К 1650 году уже насчитывалось более четырехсот, преподающих дзю-дзюцу по всей Японии. Техника стала включать в себя большое количество тычковых и рубящих ударов по уязвимым местам, этот раздел техники получил название «атэми-вадза».

На протяжении более трехсот лет дзю-дзюцу культивировалось исключительно в семейных школах самурайского происхождения. Наиболее известными из них были Арагаки-рю, Кито-рю, Косин-рю, Есин-рю, Реи синто-рю, Синсин-рю и некоторые другие. В первой половине XIX века мастер Исо Мутаэмон в Эдо основал школу Тэнсин Синъе-рю, основу техники которой составили удары по уязвимым местам тела (атэми) и приемы, позволяющие выворачивать суставы. Перед тем как основать собственную школу, Исо отправился в путешествие по различным додзэ в храмах с целью проверить свои приемы в борьбе с другими мастерами и усвоить необходимые науки.

До реставрации Мэйдзи простолюдинам категорически запрещалось изучать технику дзю-дзюцу, но после 1868 года положение изменилось. Более того, в начале ХХ века несколько японских наставников открыли свои школы в Европе и Америке. Сегодня существует около пятидесяти семейных школ японского происхождения, филиалы которых разбросаны по всему миру. Крупнейшая из низ — школа Хакко-рю.
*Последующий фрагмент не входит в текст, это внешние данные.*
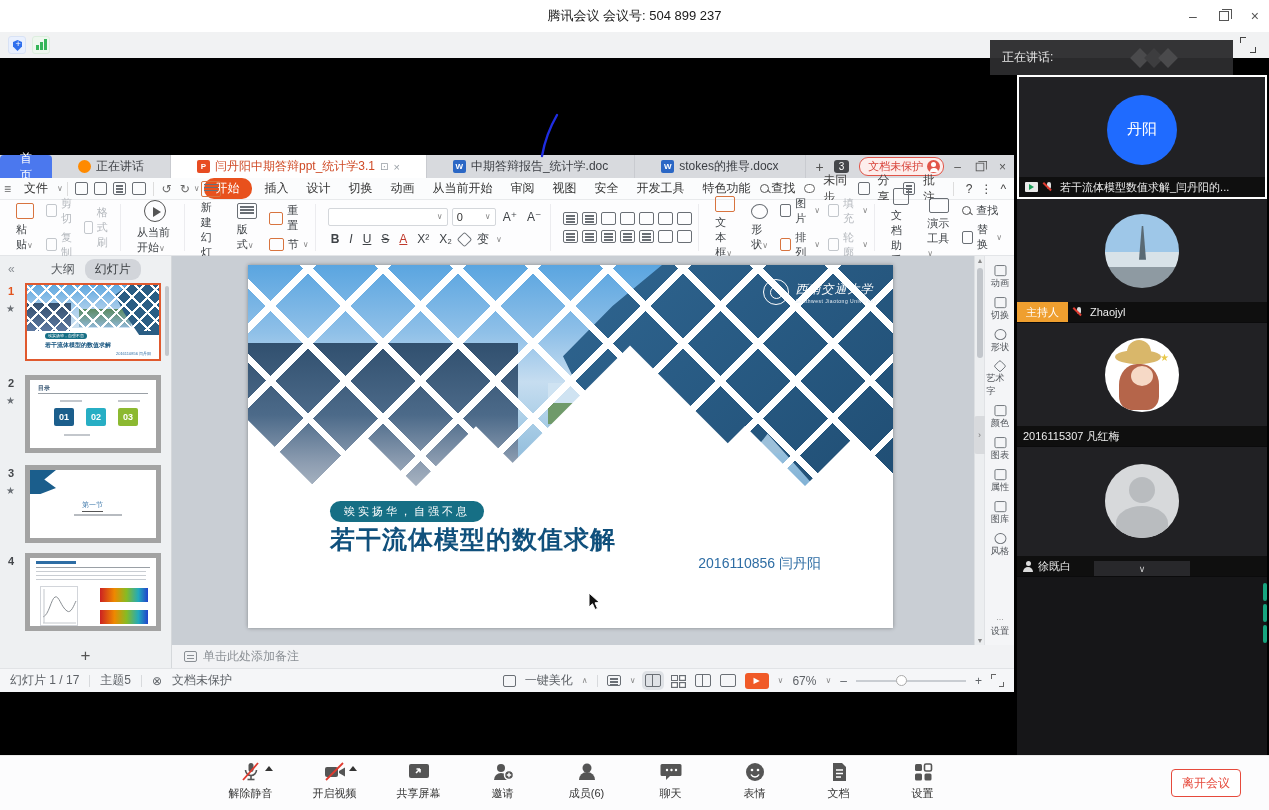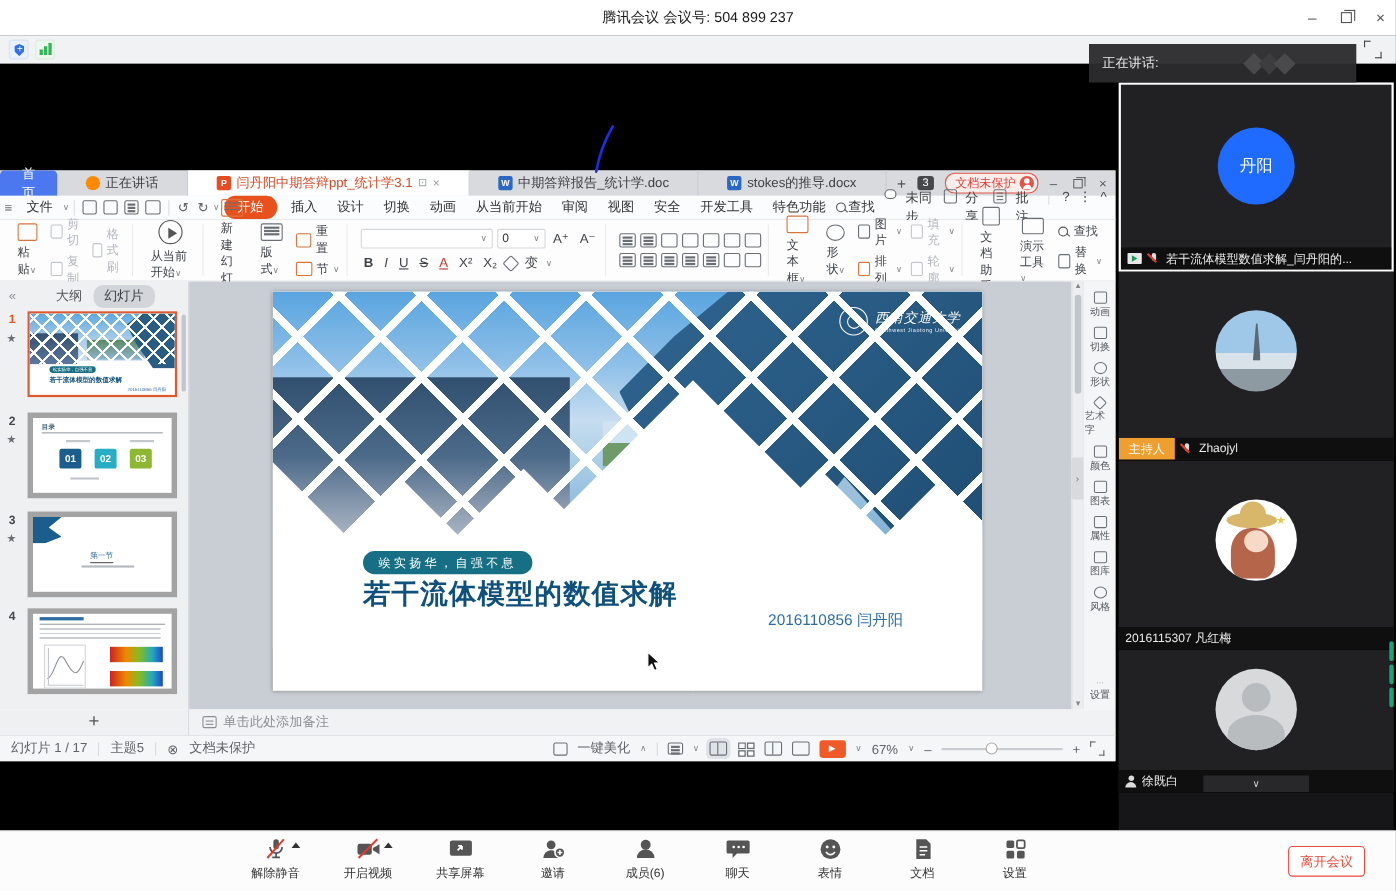--- a/index.html
+++ b/index.html
@@ -54,21 +54,21 @@
   .guest-pill .gava { width:13px; height:13px; border-radius:50%; background:#e25549; position:relative; }
   .guest-pill .gava::before { content:""; position:absolute; left:4px; top:2px; width:5px; height:5px; border-radius:50%; background:#fff; }
   .guest-pill .gava::after { content:""; position:absolute; left:2.5px; top:7.5px; width:8px; height:4px; border-radius:4px 4px 0 0; background:#fff; }
   .wps-winctrl { display:flex; gap:14px; align-items:center; color:#555; font-size:12px; }
 
   .wps-menu { position:absolute; left:0; top:23px; width:1014px; height:22px; background:#fbfcfd; border-bottom:1px solid #e8eaec; display:flex; align-items:center; font-size:12px; color:#333; }
   .wps-menu .mitem { padding:0 9px; white-space:nowrap; }
   .wps-menu .pill { background:#e8511d; color:#fff; border-radius:10px; padding:2px 12px; margin:0 4px; }
   .mico { color:#666; font-size:12px; padding:0 4px; }
   .msep { width:1px; height:14px; background:#ddd; margin:0 4px; }
-  .wps-menu .rightside { margin-left:auto; display:flex; gap:8px; padding-right:8px; color:#444; }
+  .wps-menu .rightside { margin-left:auto; display:flex; align-items:center; gap:8px; padding-right:8px; color:#444; }
   .mini-magnifier { position:relative; width:10px; height:10px; display:inline-block; }
   .mini-magnifier::before { content:""; position:absolute; left:0; top:0; width:7px; height:7px; border:1.3px solid #555; border-radius:50%; }
   .mini-magnifier::after { content:""; position:absolute; left:7px; top:7px; width:4px; height:1.3px; background:#555; transform:rotate(45deg); }
   .cloud-ico { width:14px; height:9px; background:#fff; border:1.3px solid #666; border-radius:6px; position:relative; display:inline-block; }
 
   .ribbon { position:absolute; left:0; top:45px; width:1014px; height:56px; background:#fdfdfe; border-bottom:1px solid #e3e5e8; display:flex; align-items:stretch; padding:4px 6px; gap:6px; }
   .rgroup { display:flex; align-items:center; gap:8px; padding:0 6px; border-right:1px solid #ececef; }
   .rbig { display:flex; flex-direction:column; align-items:center; justify-content:center; gap:3px; font-size:11px; color:#3f4347; padding:0 4px; }
   .rcol { display:flex; flex-direction:column; justify-content:center; gap:4px; font-size:11px; color:#3f4347; }
   .rcol.gray { color:#b4b8bd; }
@@ -176,21 +176,21 @@
   .playbtn { width:24px; height:16px; background:#f05a28; border-radius:3px; color:#fff; font-size:8px; display:flex; align-items:center; justify-content:center; }
   .slider { width:110px; height:2px; background:#c9cdd2; position:relative; }
   .slider .knob { position:absolute; left:40px; top:-5px; width:11px; height:11px; background:#fff; border:1px solid #aaa; border-radius:50%; }
   .fit-ico { width:13px; height:13px; position:relative; }
   .fit-ico::before,.fit-ico::after { content:""; position:absolute; width:4px; height:4px; border:1.3px solid #666; }
   .fit-ico::before { left:0; top:0; border-right:none; border-bottom:none; }
   .fit-ico::after { right:0; bottom:0; border-left:none; border-top:none; }
 
   
   .participants { position:absolute; left:1017px; top:17px; width:250px; height:680px; background:#161618; }
-  .ptile { position:relative; width:250px; height:172px; background:#212124; border-bottom:1px solid #0b0b0c; overflow:hidden; }
+  .ptile { position:relative; width:250px; height:124px; background:#212124; border-bottom:1px solid #0b0b0c; overflow:hidden; }
   .ptile.active { border:2px solid #fff; }
   .pavatar { position:absolute; left:50%; top:44%; transform:translate(-50%,-50%); width:70px; height:70px; border-radius:50%; background:#1f6bff; color:#fff; font-size:15px; display:flex; align-items:center; justify-content:center; }
   .pname { position:absolute; left:0; right:0; bottom:0; height:20px; background:rgba(12,12,12,.85); display:flex; align-items:center; gap:5px; padding:0 6px; color:#ececec; font-size:11px; white-space:nowrap; overflow:hidden; }
   .pname .txt { overflow:hidden; text-overflow:ellipsis; }
   .host-badge { background:#ef9f2f; color:#fff; height:20px; display:flex; align-items:center; padding:0 9px; margin-left:-6px; font-size:11px; flex:none; }
   .mic-muted { width:12px; height:12px; position:relative; flex:none; }
   .mic-muted::before { content:""; position:absolute; left:4px; top:1px; width:4px; height:7px; background:#dcdcdc; border-radius:2px; }
   .mic-muted::after { content:""; position:absolute; left:1px; top:1px; width:11px; height:1.8px; background:#e03a2f; transform:rotate(45deg); transform-origin:left top; }
   .share-mini { width:13px; height:10px; background:#e8e8e8; border-radius:1px; position:relative; flex:none; }
   .share-mini::before { content:""; position:absolute; left:4px; top:2px; border-left:5px solid #1a9e57; border-top:3px solid transparent; border-bottom:3px solid transparent; }

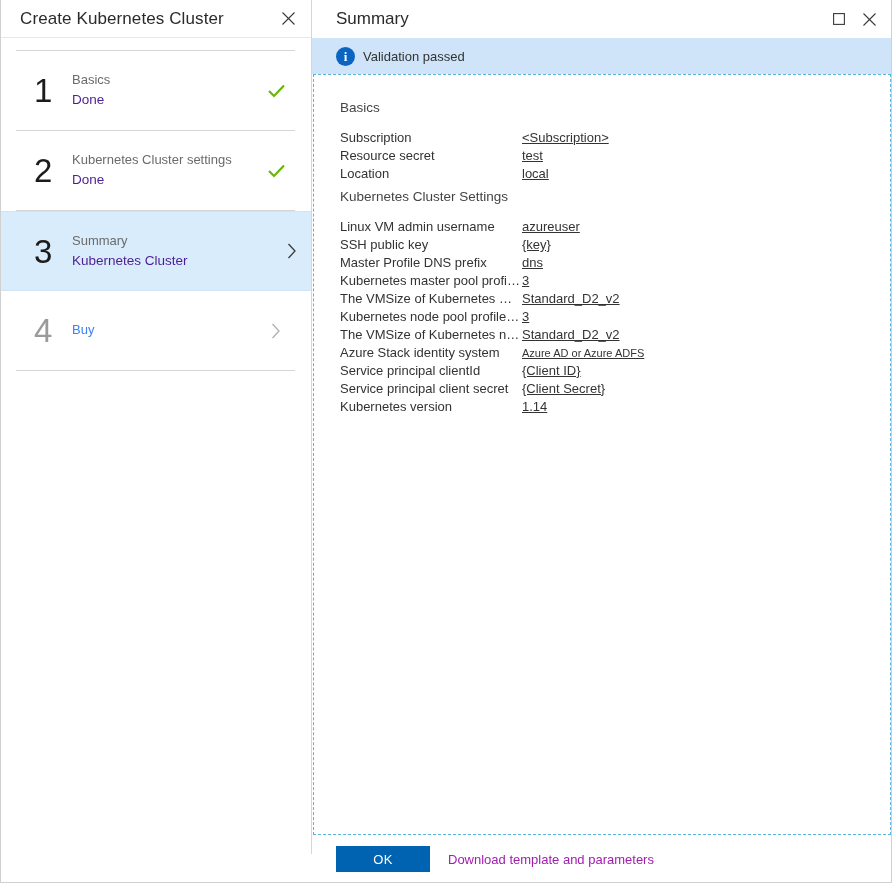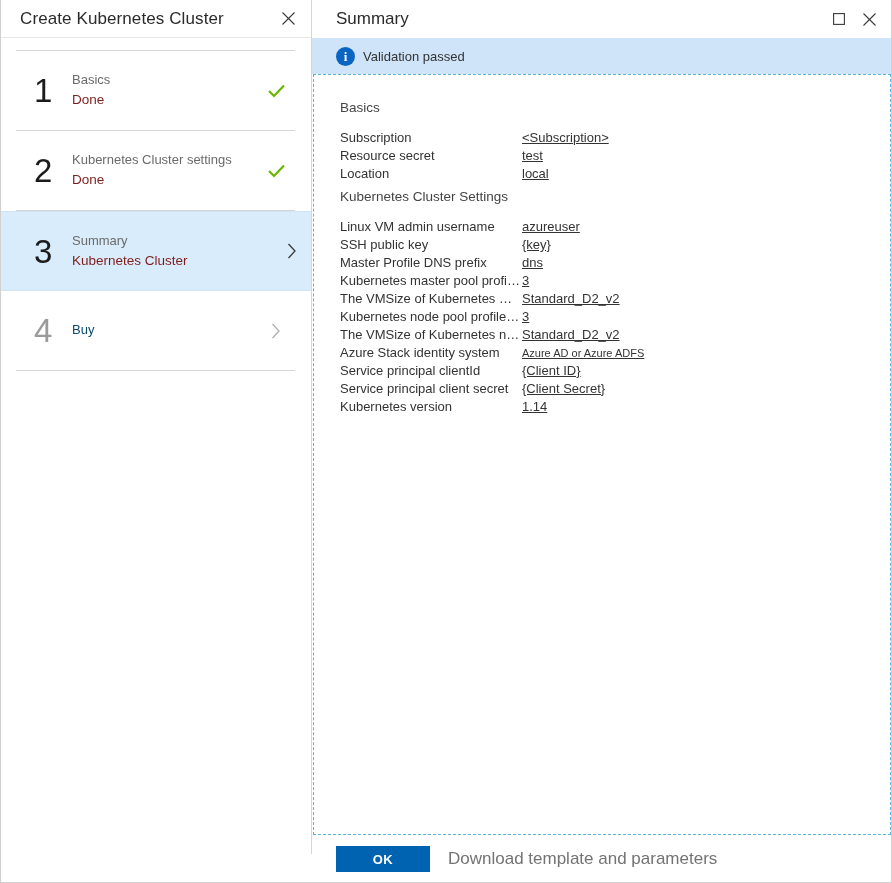--- a/index.html
+++ b/index.html
@@ -99,24 +99,24 @@
   .step-text {
     flex: 1;
     padding-left: 4px;
     line-height: 1.45;
   }
   .step-label {
     font-size: 13px;
     color: #6b6b6b;
     display: block;
   }
-  .step.disabled .step-label { color: #0c4a6e; }
+  .step.disabled .step-label { color: #3b82f6; }
   .step-sub {
     font-size: 13.5px;
-    color: #7f1d1d;
+    color: #4c1d95;
     display: block;
   }
   .step-status {
     width: 38px;
     flex: none;
     display: flex;
     align-items: center;
     justify-content: center;
   }
   .check svg { display: block; }
@@ -243,32 +243,32 @@
     padding-left: 24px;
     box-sizing: border-box;
     background: #ffffff;
   }
   .ok-button {
     width: 94px;
     height: 26px;
     background: #0063b1;
     color: #ffffff;
     font-size: 13px;
-    font-weight: bold;
+    font-weight: normal;
     letter-spacing: 0.4px;
     border: none;
     cursor: pointer;
     display: flex;
     align-items: center;
     justify-content: center;
     font-family: "Liberation Sans", sans-serif;
   }
   .download-link {
-    font-size: 17px;
-    color: #737373;
+    font-size: 13px;
+    color: #a21caf;
     padding-left: 18px;
     cursor: pointer;
     white-space: nowrap;
   }
 
   .outer-frame {
     position: absolute;
     inset: 0;
     border-left: 1px solid #d0d0d0;
     border-right: 1px solid #d0d0d0;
Современным школам дзю-дзюцу разрешено включать в свою программу те элементы техники, которые характерны для традиций рукопашного боя той или иной страны, поэтому в арсенале дзю-дзюцу в наши дни можно встретить все известные приемы боя, соответствующие принципу «уступания», ложной податливости. В каждой школе могут преобладать либо болевые приемы, либо броски через бедро или корпус, либо тычковые или рубящие удары по болевым точкам тела противника.